The varying CP homolog patterns produced further evidence that these may be influenced by consumer usage habits (frequency and mode of usage, cleaning), because it appeared unlikely that such a high number of different technical CP products had been applied in the past, despite the wide range of appliance types and production years. However, the CP pattern in two subsequent wipes of the pasta machine was nearly identical (Fig. S2). Hence, changes in the CP patterns by mechanical cleaning were regarded to be rather minimal, but they could gradually emerge after years of use. One wipe of a baking oven hinge (B3a), however, stood out due to its very high SCCP chlorine content of 71.6% Cl. This indicated the use of a highly chlorinated CP mixture, since alteration of a short-chain CP-52 mixture (e.g., by volatilization or transformation) would have required a shift from on average ~ 5 to ~ 9 chlorine atoms per molecule which seemed unlikely.

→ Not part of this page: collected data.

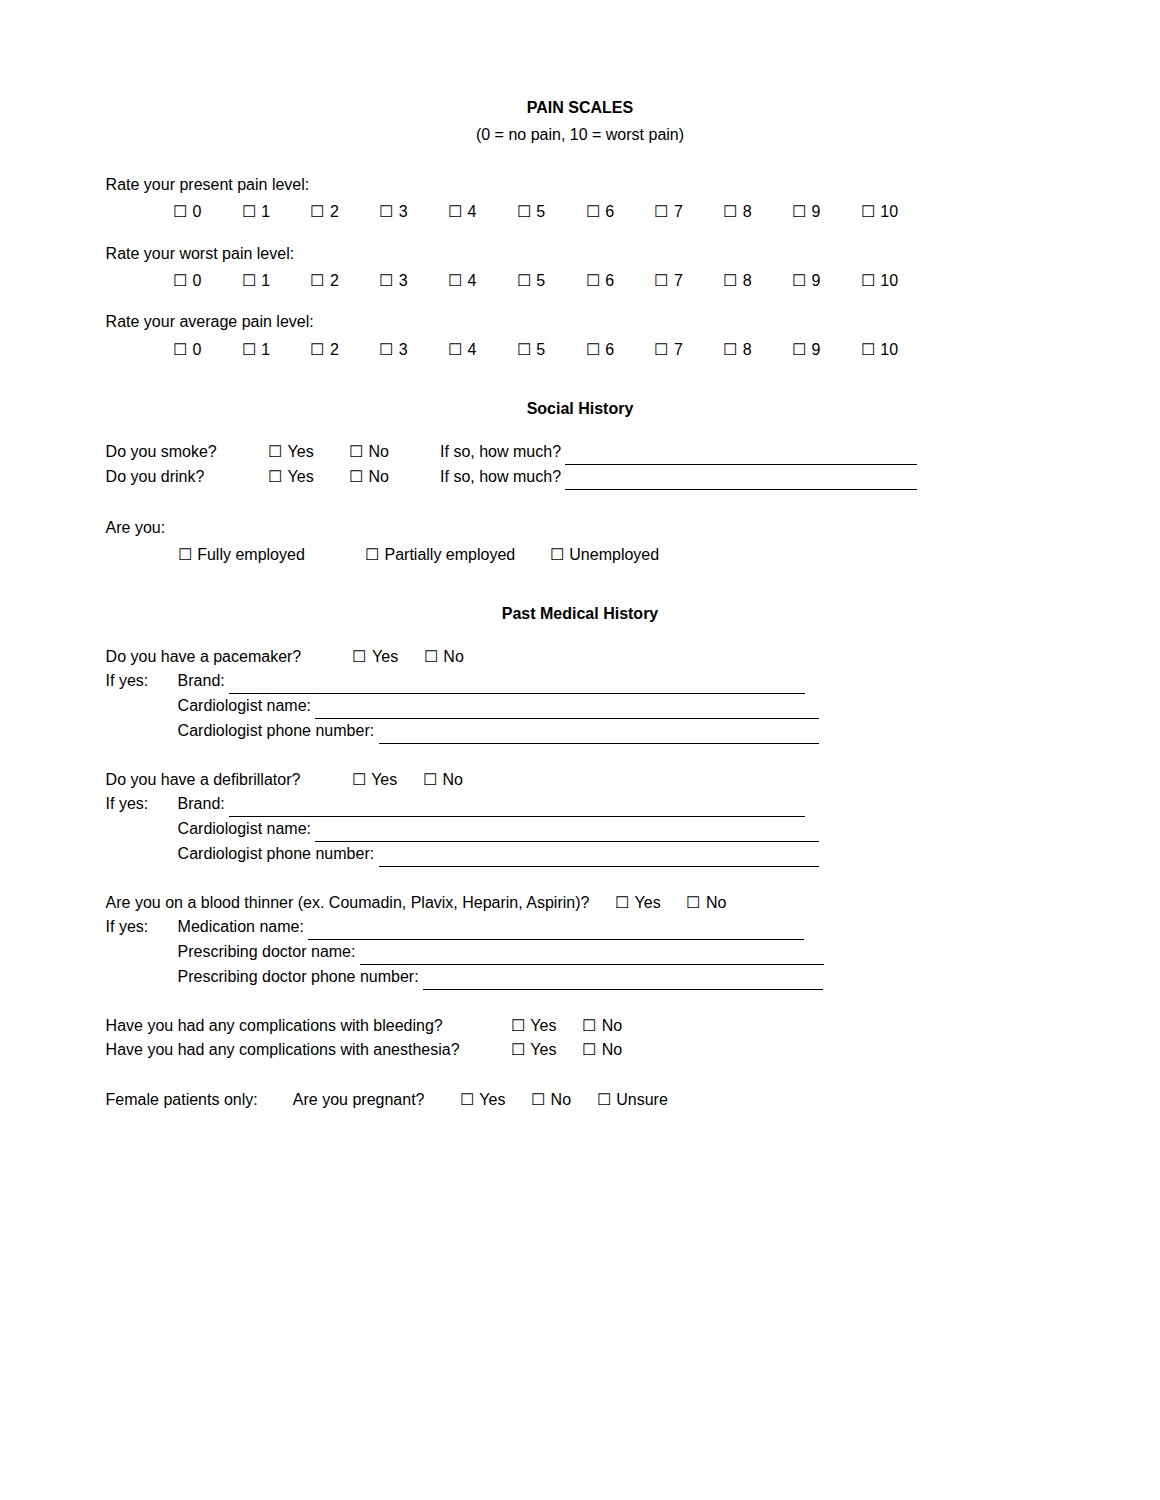PAIN SCALES
(0 = no pain, 10 = worst pain)
Rate your present pain level:
012345678910
Rate your worst pain level:
012345678910
Rate your average pain level:
012345678910
Social History
| Do you smoke? | | Yes No | | If so, how much? |
| Do you drink? | | Yes No | | If so, how much? |
Are you:
Fully employed Partially employed Unemployed
Past Medical History
Do you have a pacemaker? Yes No
If yes: Brand:
Cardiologist name:
Cardiologist phone number:
Do you have a defibrillator? Yes No
If yes: Brand:
Cardiologist name:
Cardiologist phone number:
Are you on a blood thinner (ex. Coumadin, Plavix, Heparin, Aspirin)? Yes No
If yes: Medication name:
Prescribing doctor name:
Prescribing doctor phone number:
| Have you had any complications with bleeding? | | Yes No |
| Have you had any complications with anesthesia? | | Yes No |
Female patients only: Are you pregnant? Yes No Unsure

Several of the kitchen appliances discussed so far could directly expose consumers by releasing CPs. Similarly, dishwashers could transfer CPs onto the cleaned utensils and into wastewater. Also, the lubricant of the pasta machine would come in direct contact with the dough during use, which could lead to the contamination of food, similarly to observations made with hand blenders (Yuan et al., 2017b). Last but not least, regular cleaning of the kitchen (usually with dishcloths or sponges) could partly remove CPs together with lubricant (see above). For instance, up to 55 µg CPs were determined in initially CP-free dishcloths after a 2-week use (Gallistl et al., 2017). Considering the high CP amounts in two unused appliances, especially new and previously unused appliances, could represent a hitherto overlooked source of CP exposure. Vice versa, it could not be excluded that used appliances were initially richer in CPs (i.e., similarly high as the new ones in this study). These diffuse sources could lead to human exposure and/or environmental contamination with CPs prior to disposal of the appliances. Additionally, since 66% of the sampled appliances contained POPs (SCCPs), the eventual disposal of many kitchen appliances in the future could be greatly complicated.

Conclusions

Wipe tests enabled us to show that CPs were present in 72% of hinges of kitchen appliances. We also established an improved quantification method using single chain length CP standards, allowing for more specific and precise CP determinations. Although no correlation between appliance, manufacturer, or age and CP amount could be established, the exceptionally high amounts in two unused appliances indicated a release of CPs over time. This previously unknown CP source may lead to increased exposure for the consumer.